Теперь они виделись редко. Донимающий непрерывно вопрос «где ошибка и как исправить?» заставлял его зачастую работать чуть ли не круглые сутки. На свой страх и риск, уже не советуясь даже с Кромовым, Котельников ставил новые серии опытов, спал в ординаторской, на обитом клеенкой черном диване. Ближе к весне начал ругать себя за эгоизм. Он не один и не имеет права превращать Люсину жизнь в придаток своих сумасшедших поисков. Да, ему трудно, но он выбрал этот путь, а за что мучается и терпит грубости она? Пытаясь вернуть ощущение крепкого тыла, он снова стал проводить много времени на Смоленке и с изумлением обнаружил, что Люсю это не радует.

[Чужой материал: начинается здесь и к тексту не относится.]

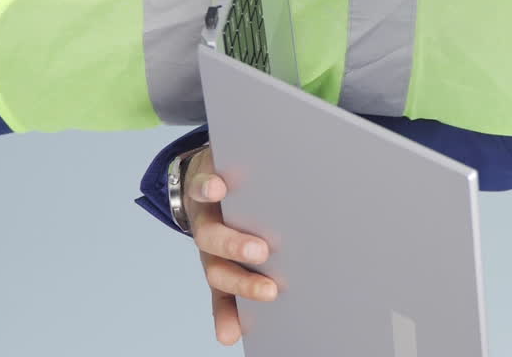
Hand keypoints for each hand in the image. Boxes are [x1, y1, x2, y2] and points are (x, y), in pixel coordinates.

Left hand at [183, 146, 277, 345]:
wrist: (203, 174)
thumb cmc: (235, 211)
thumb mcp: (248, 242)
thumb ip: (265, 264)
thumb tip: (310, 284)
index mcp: (219, 261)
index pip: (224, 293)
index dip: (227, 314)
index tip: (232, 337)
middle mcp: (209, 244)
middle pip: (217, 271)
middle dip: (243, 283)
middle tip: (269, 291)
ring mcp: (204, 215)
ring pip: (210, 236)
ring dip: (232, 245)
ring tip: (259, 251)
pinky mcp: (202, 184)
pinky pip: (201, 188)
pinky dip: (209, 190)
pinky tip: (221, 190)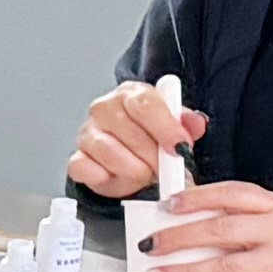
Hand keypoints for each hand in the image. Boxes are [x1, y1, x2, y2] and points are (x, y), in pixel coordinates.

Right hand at [66, 80, 205, 200]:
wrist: (130, 159)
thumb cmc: (151, 138)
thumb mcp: (176, 127)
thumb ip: (187, 124)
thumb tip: (196, 123)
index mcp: (130, 94)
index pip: (144, 104)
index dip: (164, 127)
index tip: (179, 147)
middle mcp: (104, 109)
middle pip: (127, 129)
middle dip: (151, 155)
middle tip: (165, 168)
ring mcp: (87, 133)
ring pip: (107, 150)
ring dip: (132, 168)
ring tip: (144, 174)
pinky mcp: (76, 159)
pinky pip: (84, 168)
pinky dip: (104, 177)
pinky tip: (118, 177)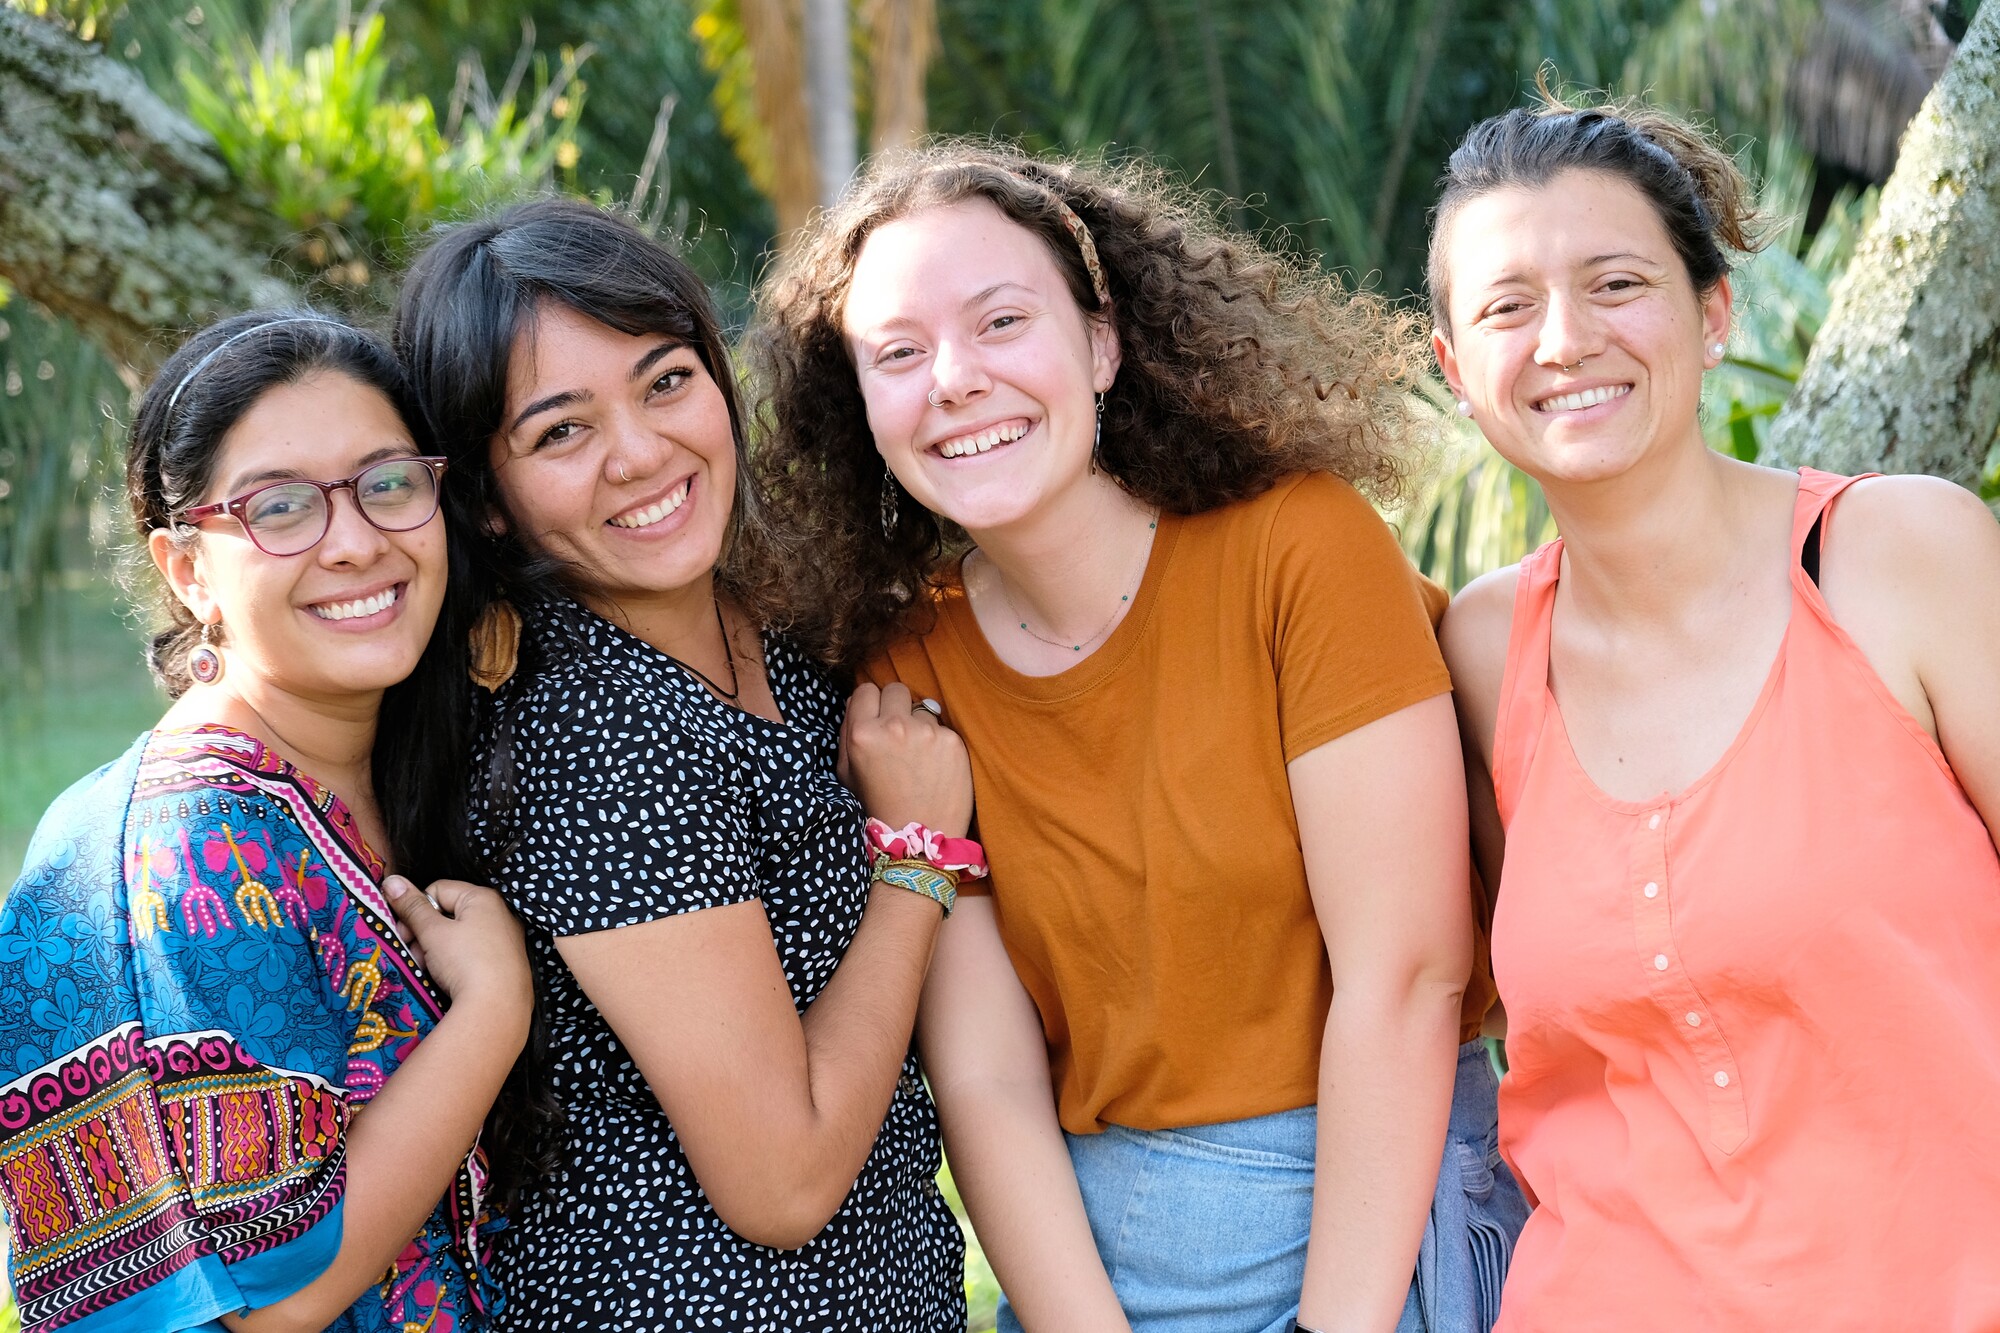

Или почти не радует. На столе высились стопки немецких книг. К Гёльдерлину прибавилось еще одно незнакомое имя: Новалис. «Ты хочешь переводить его?» — «Нет, пожалуй». Его вопрос вызван был искренним интересом, но она не поверила этой искренности, и он обиделся. Помолчал, привычно заговорил о своем; она слушала очень внимательно, но какой-то особенно ценный оттенок в этом внимании отсутствовал. Остановившись на полуслове, он сказал, что в последнее время читает на ночь Толстого. «Толстой как снотворное?» — уточнила она. «Да нет, ровно наоборот». — «Тогда давай почитаем вслух. — Она сняла с полки сильно, но как-то любовно затрепанные тома. — Что хочешь? „Войну и мир“? С какого места начать?»